======== RECORDS FOR THIS EXERCISE ========
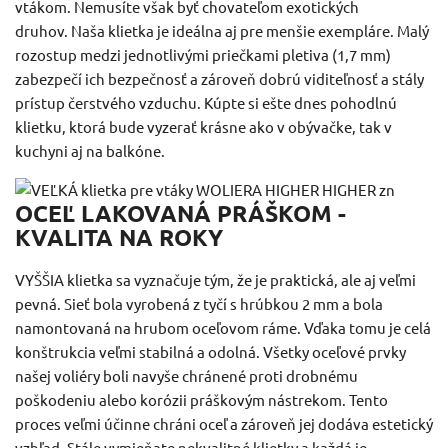
vtákom.
Nemusíte však byť chovateľom exotických
druhov.
Naša klietka je ideálna aj pre menšie exempláre.
Malý
rozostup medzi jednotlivými priečkami pletiva (1,7 mm)
zabezpečí ich bezpečnosť a zároveň dobrú viditeľnosť a stály
prístup čerstvého vzduchu.
Kúpte si ešte dnes pohodlnú
klietku, ktorá bude vyzerať krásne ako v obývačke, tak v
kuchyni aj na balkóne.
OCEĽ LAKOVANÁ PRÁŠKOM -
KVALITA NA ROKY
VYŠŠIA klietka sa vyznačuje tým, že je praktická, ale aj veľmi
pevná.
Sieť bola vyrobená z tyčí s hrúbkou 2 mm a bola
namontovaná na hrubom oceľovom ráme.
Vďaka tomu je celá
konštrukcia veľmi stabilná a odolná.
Všetky oceľové prvky
našej voliéry boli navyše chránené proti drobnému
poškodeniu alebo korózii práškovým nástrekom.
Tento
proces veľmi účinne chráni oceľ a zároveň jej dodáva estetický
vzhľad.
Stále vymieňate nekvalitné klietky a každá je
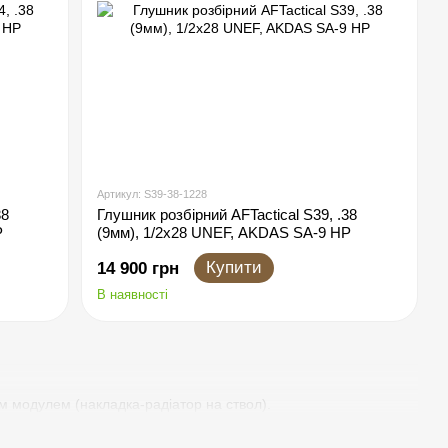
Артикул: S39-38-1228
38
Глушник розбірний AFTactical S39, .38
P
(9мм), 1/2x28 UNEF, AKDAS SA-9 HP
Купити
14 900 грн
В наявності
им модулем (накладка-радіатор на ствол).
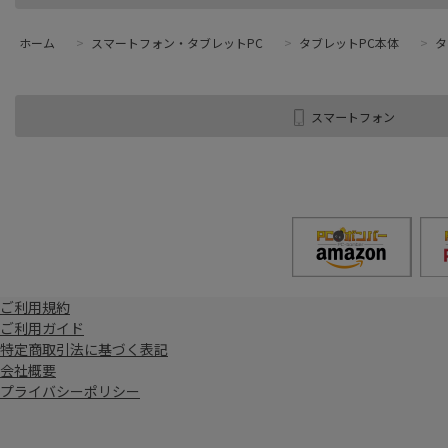
ホーム
>
スマートフォン・タブレットPC
>
タブレットPC本体
>
タ
スマートフォン
ご利用規約
ご利用ガイド
特定商取引法に基づく表記
会社概要
プライバシーポリシー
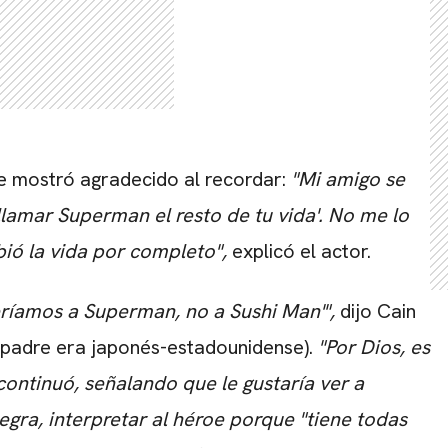
e mostró agradecido al recordar:
"Mi amigo se
 llamar Superman el resto de tu vida'. No me lo
ó la vida por completo",
explicó el actor.
eríamos a Superman, no a Sushi Man'",
dijo Cain
u padre era japonés-estadounidense).
"Por Dios, es
continuó, señalando que le gustaría ver a
CARREGANDO PUBLICIDADE
egra, interpretar al héroe porque "tiene todas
========
*WHAT YOU NEED TO DO*
Work out how many lines in the records above contain the word "veľmi". State only that number.

*WRITTEN RESPONSE*
3